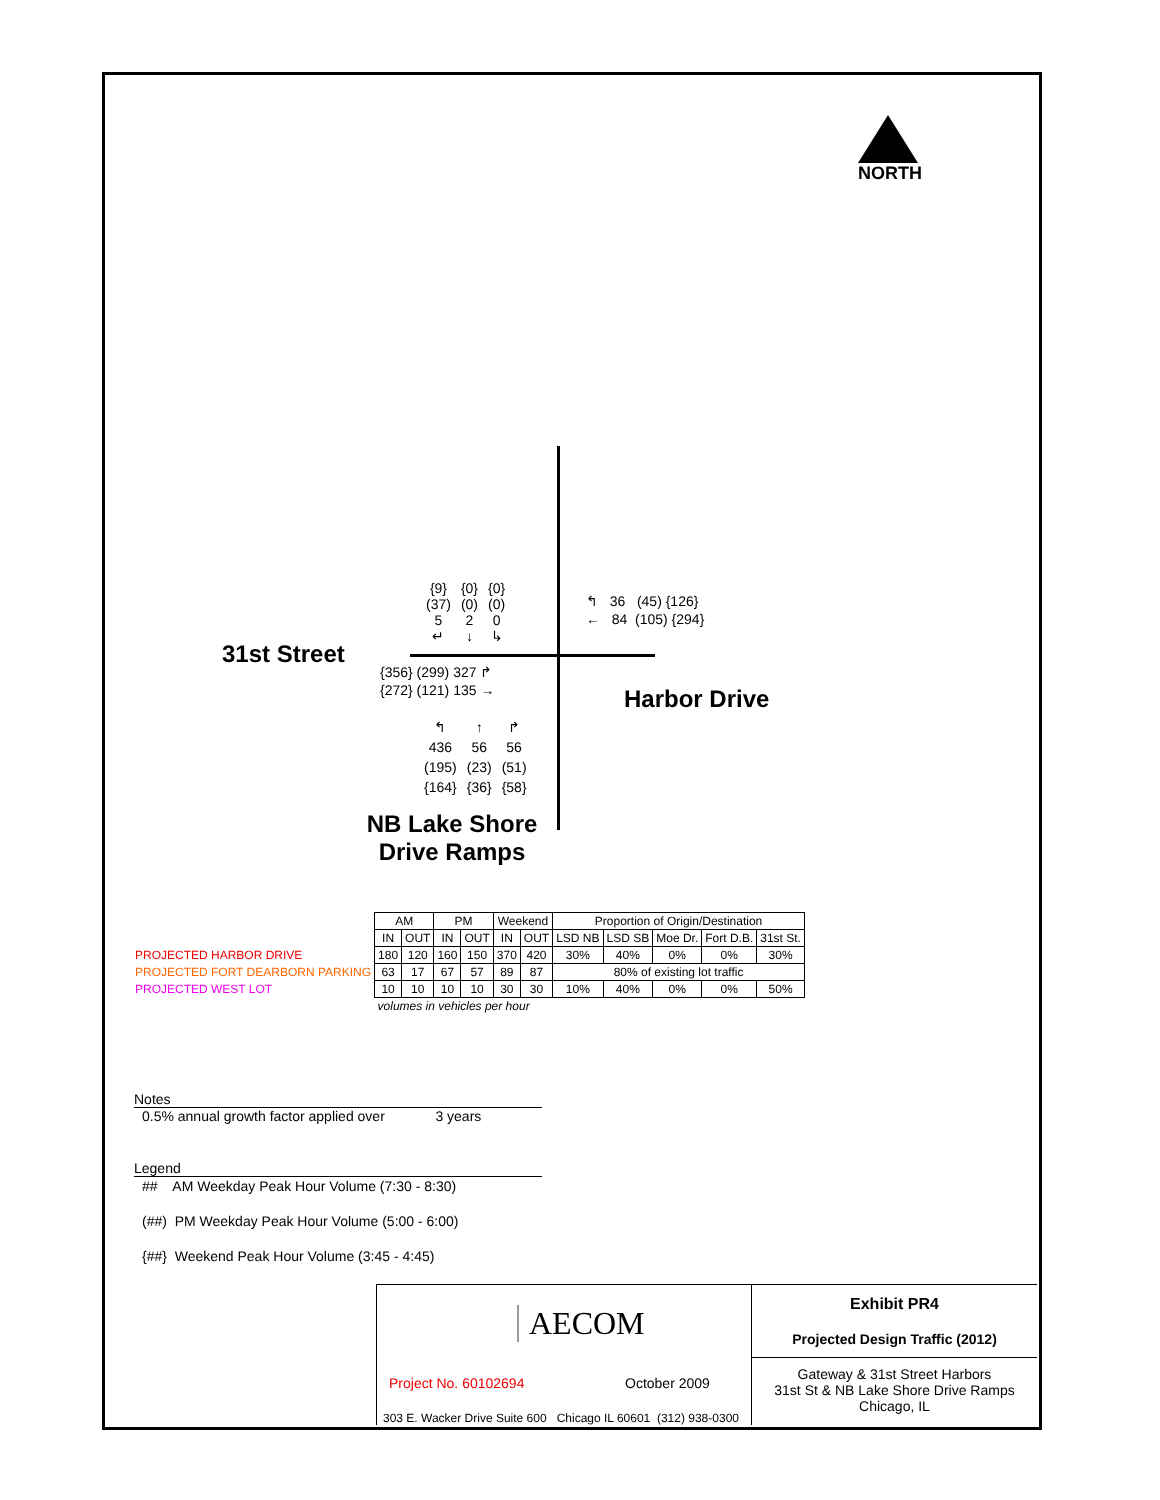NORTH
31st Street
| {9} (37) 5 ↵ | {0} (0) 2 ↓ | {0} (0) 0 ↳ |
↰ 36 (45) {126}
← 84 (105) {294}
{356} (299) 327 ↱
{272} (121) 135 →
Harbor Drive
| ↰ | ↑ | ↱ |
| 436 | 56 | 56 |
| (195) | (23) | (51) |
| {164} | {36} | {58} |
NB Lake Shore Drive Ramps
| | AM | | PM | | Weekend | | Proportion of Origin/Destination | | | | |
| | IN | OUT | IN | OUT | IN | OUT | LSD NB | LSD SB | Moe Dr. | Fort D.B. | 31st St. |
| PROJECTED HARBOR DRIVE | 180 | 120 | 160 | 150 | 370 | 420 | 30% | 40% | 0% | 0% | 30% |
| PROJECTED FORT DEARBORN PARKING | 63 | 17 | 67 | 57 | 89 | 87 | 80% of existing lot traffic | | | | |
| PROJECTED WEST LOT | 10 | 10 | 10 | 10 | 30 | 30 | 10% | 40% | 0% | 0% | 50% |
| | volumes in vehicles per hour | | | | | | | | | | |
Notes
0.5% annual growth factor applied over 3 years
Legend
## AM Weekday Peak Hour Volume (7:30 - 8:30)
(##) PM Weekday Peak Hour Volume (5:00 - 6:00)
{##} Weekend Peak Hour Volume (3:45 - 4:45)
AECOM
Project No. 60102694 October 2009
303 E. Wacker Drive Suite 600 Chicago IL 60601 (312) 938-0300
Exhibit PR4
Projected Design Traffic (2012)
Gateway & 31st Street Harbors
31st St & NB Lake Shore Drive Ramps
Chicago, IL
•••
▶ [ASSIGNMENT]:
Go to the line with "volumes in vehicles" and set down that line and every line after it, through the end of the material above, word for word.

▶ [TASK RESPONSE]:
| | volumes in vehicles per hour | | | | | | | | | | |
Notes
0.5% annual growth factor applied over 3 years
Legend
## AM Weekday Peak Hour Volume (7:30 - 8:30)
(##) PM Weekday Peak Hour Volume (5:00 - 6:00)
{##} Weekend Peak Hour Volume (3:45 - 4:45)
AECOM
Project No. 60102694 October 2009
303 E. Wacker Drive Suite 600 Chicago IL 60601 (312) 938-0300
Exhibit PR4
Projected Design Traffic (2012)
Gateway & 31st Street Harbors
31st St & NB Lake Shore Drive Ramps
Chicago, IL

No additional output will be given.